### REQUIRED ACTION:
Locate each line in the data below that contains the string "have" and copy those lines out. Matching is case-sensitive.

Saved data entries

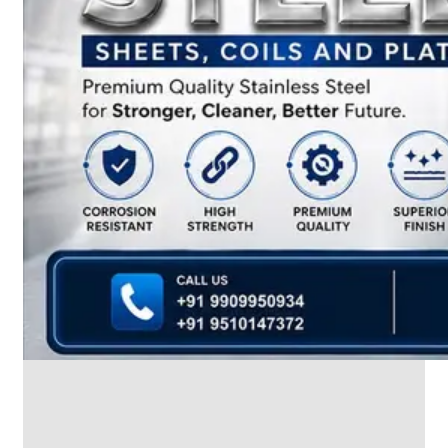
We
have
Wide
Range
in
SS
Dairy
Valves
With
Various
Types
of
Products
Range.
SS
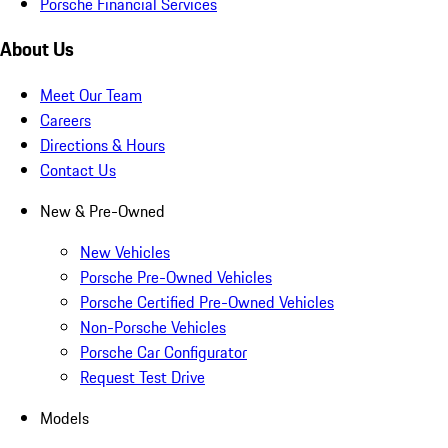
Porsche Financial Services
About Us
Meet Our Team
Careers
Directions & Hours
Contact Us
New & Pre-Owned
New Vehicles
Porsche Pre-Owned Vehicles
Porsche Certified Pre-Owned Vehicles
Non-Porsche Vehicles
Porsche Car Configurator
Request Test Drive
Models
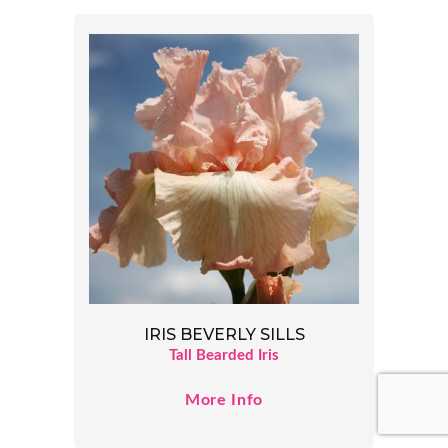
IRIS BEVERLY SILLS
Tall Bearded Iris
More Info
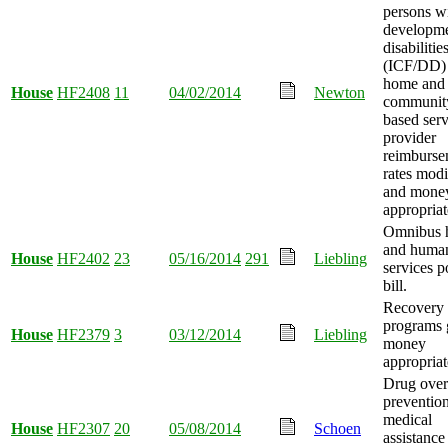
persons w
developme
disabilitie
(ICF/DD)
home and
House
HF2408
11
04/02/2014
Newton
communit
based serv
provider
reimburse
rates modi
and mone
appropriat
Omnibus h
and huma
House
HF2402
23
05/16/2014
291
Liebling
services p
bill.
Recovery 
programs 
House
HF2379
3
03/12/2014
Liebling
money
appropriat
Drug ove
preventio
medical
House
HF2307
20
05/08/2014
Schoen
assistance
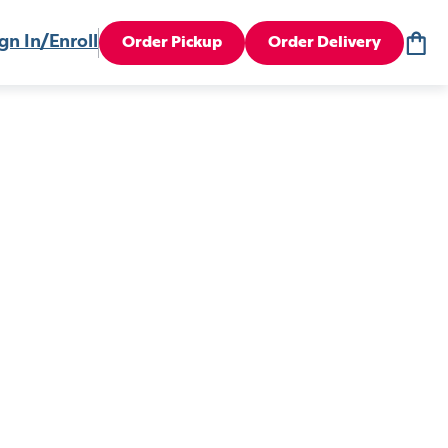
gn In/Enroll
Order Pickup
Order Delivery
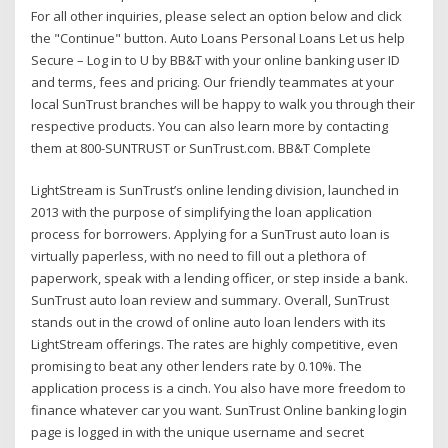
For all other inquiries, please select an option below and click
the "Continue" button. Auto Loans Personal Loans Let us help
Secure – Log in to U by BB&T with your online banking user ID
and terms, fees and pricing. Our friendly teammates at your
local SunTrust branches will be happy to walk you through their
respective products. You can also learn more by contacting
them at 800-SUNTRUST or SunTrust.com. BB&T Complete
LightStream is SunTrust’s online lending division, launched in
2013 with the purpose of simplifying the loan application
process for borrowers. Applying for a SunTrust auto loan is
virtually paperless, with no need to fill out a plethora of
paperwork, speak with a lending officer, or step inside a bank.
SunTrust auto loan review and summary. Overall, SunTrust
stands out in the crowd of online auto loan lenders with its
LightStream offerings. The rates are highly competitive, even
promising to beat any other lenders rate by 0.10%. The
application process is a cinch. You also have more freedom to
finance whatever car you want. SunTrust Online banking login
page is logged in with the unique username and secret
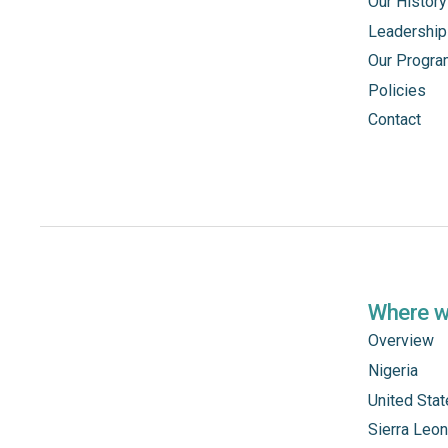
Our History
Leadership
Our Progr
Policies
Contact
Where 
Overview
Nigeria
United Sta
Sierra Leo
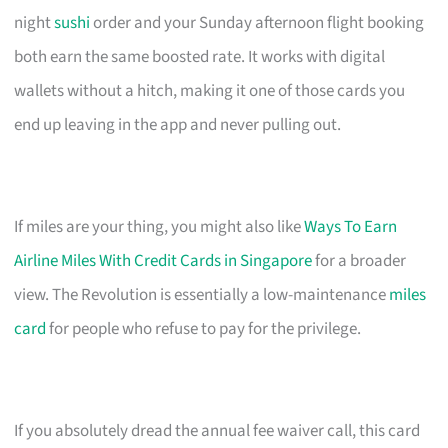
night
sushi
order and your Sunday afternoon flight booking
both earn the same boosted rate. It works with digital
wallets without a hitch, making it one of those cards you
end up leaving in the app and never pulling out.
If miles are your thing, you might also like
Ways To Earn
Airline Miles With Credit Cards in Singapore
for a broader
view. The Revolution is essentially a low-maintenance
miles
card
for people who refuse to pay for the privilege.
If you absolutely dread the annual fee waiver call, this card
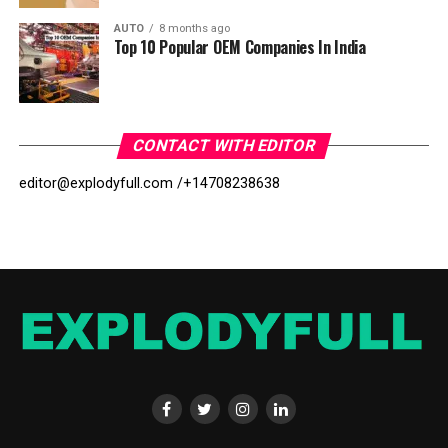
AUTO
8 months ago
Top 10 Popular OEM Companies In India
CONTACT WITH EDITOR
editor@explodyfull.com /
+14708238638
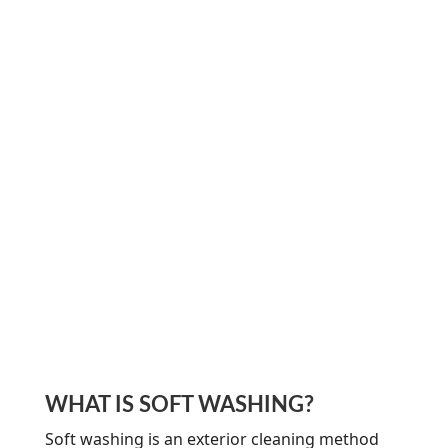
WHAT IS SOFT WASHING?
Soft washing is an exterior cleaning method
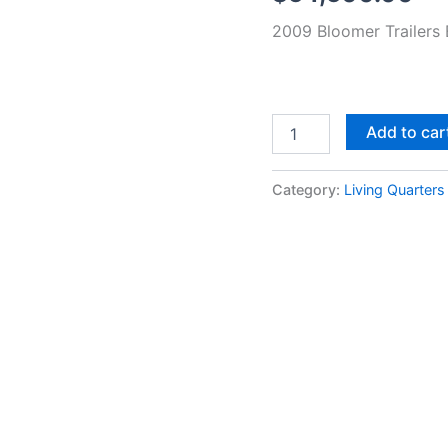
11'
2009 Bloomer Trailers 
LQ
quantity
Add to car
Category:
Living Quarters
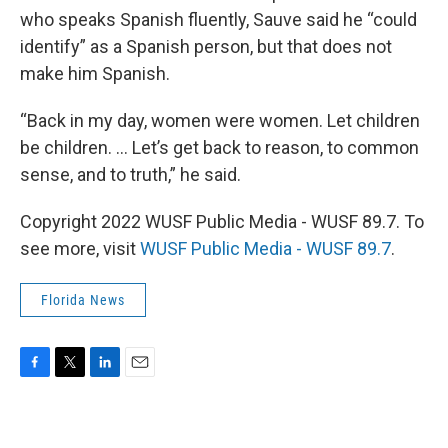
who speaks Spanish fluently, Sauve said he “could
identify” as a Spanish person, but that does not
make him Spanish.
“Back in my day, women were women. Let children
be children. … Let’s get back to reason, to common
sense, and to truth,” he said.
Copyright 2022 WUSF Public Media - WUSF 89.7. To
see more, visit
WUSF Public Media - WUSF 89.7
.
Florida News
F
T
L
E
a
w
i
m
c
i
n
a
e
t
k
i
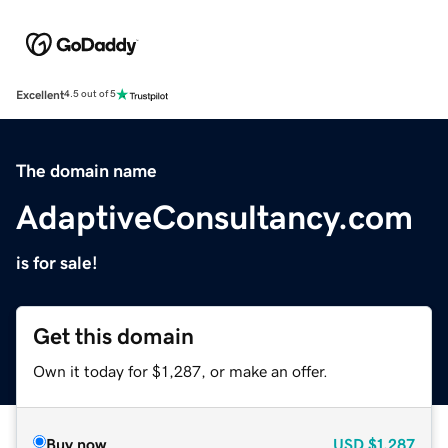
Excellent
4.5 out of 5
The domain name
AdaptiveConsultancy.com
is for sale!
Get this domain
Own it today for $1,287, or make an offer.
Buy now
USD
$1,287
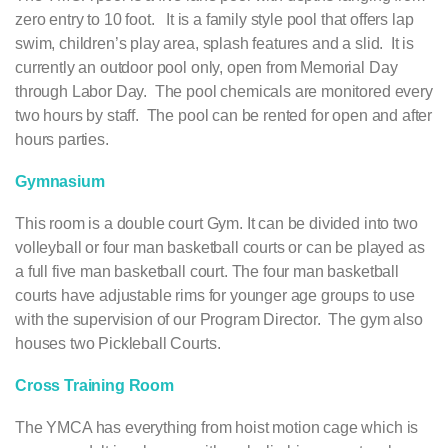
zero entry to 10 foot. It is a family style pool that offers lap
swim, children’s play area, splash features and a slid. It is
currently an outdoor pool only, open from Memorial Day
through Labor Day. The pool chemicals are monitored every
two hours by staff. The pool can be rented for open and after
hours parties.
Gymnasium
This room is a double court Gym. It can be divided into two
volleyball or four man basketball courts or can be played as
a full five man basketball court. The four man basketball
courts have adjustable rims for younger age groups to use
with the supervision of our Program Director. The gym also
houses two Pickleball Courts.
Cross Training Room
The YMCA has everything from hoist motion cage which is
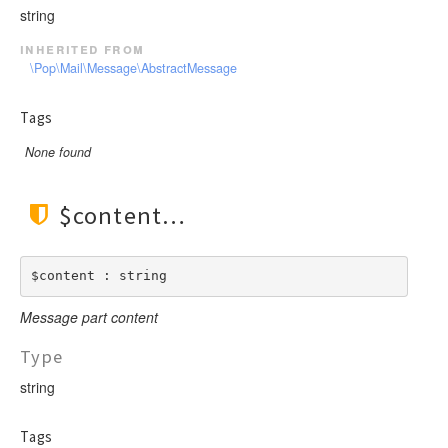
string
inherited from
\Pop\Mail\Message\AbstractMessage
Tags
None found
$content
$content : string
Message part content
Type
string
Tags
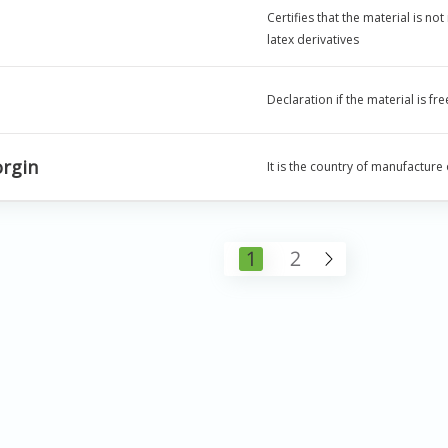
Certifies that the material is no
latex derivatives
Declaration if the material is f
orgin
It is the country of manufacture
1
2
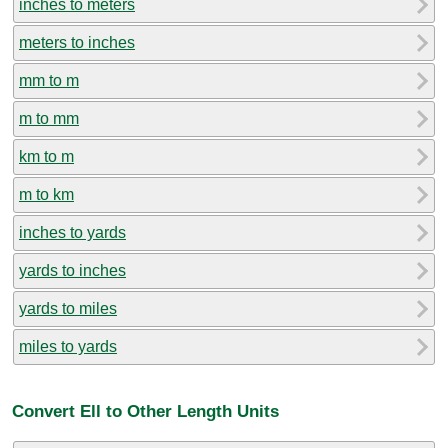
inches to meters
meters to inches
mm to m
m to mm
km to m
m to km
inches to yards
yards to inches
yards to miles
miles to yards
Convert Ell to Other Length Units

### REPLY:
have
application process is a cinch. You also have more freedom to
courts have adjustable rims for younger age groups to use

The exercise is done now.